深宫夜曲,琵琶单弦低呜如哽,殿外雨声相合,更添黯然销魂意。这凄风苦雨中,仁智宫外两个仍跪立着的人影便格外刺目……
李渊从琴台前站起,踱步至窗前,只觉入目的满眼华丽皆成疮痍。
他自喟不会步上文帝的老路,谁知自己的儿子也会跟杨广般欲谋逆夺位,证据确凿,李建成东宫的人自己作证,加之太子亲信杨文干果然造反。
他此次诏李建成来,不过要试试他是不是真到了父子不认的地步,他又何尝还想再见到这个儿子!……只是元吉,窦皇后的这第三个儿子——
他忽深叹一声,对近侍陈琳道:“召三皇子进殿!”
陈琳喏答回应,一路往殿外走去,却在转折处叫住一个小太监悄声吩咐道:“快去请封德彝封大人!”

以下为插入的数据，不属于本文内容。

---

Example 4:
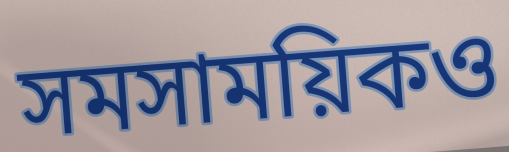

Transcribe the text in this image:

সমসাময়িকও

珠帘层层幕幕,龙涎香从鎏金炉中缥缈而出,凝上帝王的黄袍。
三皇子隔着两丈望向自己的父亲,仁智宫事变,只是短短几日,一向保养得当的李渊,鬓边已有霜染,脸上也多出几道深褶,一双望着自己的眼底更有深红血丝,痛苦难决。
“父皇!”他扑通一声跪在自己的父亲面前。
李渊低头望着一身雨水,满脸狼狈的李唐皇子直挺挺的跪在自己当前,只觉满眼萧瑟。——纵然贵为天子,掌控四方,他却无力照料好自己的儿子,否则风华正盛的这两个儿子又何至于以这副凄惶面目跪在自己面前。
“起来吧!”他从御座上走下,亲自扶起自己的三皇子。
“父皇……”李元吉望着父亲眼底的深痛。
内侍呈上干巾,李渊仔细替儿子擦干面上雨水:“你们三兄弟中,历来是你最让我安心,你做的也一直都很好,然既已到了今天,为何还要——”他深深叹出一口气。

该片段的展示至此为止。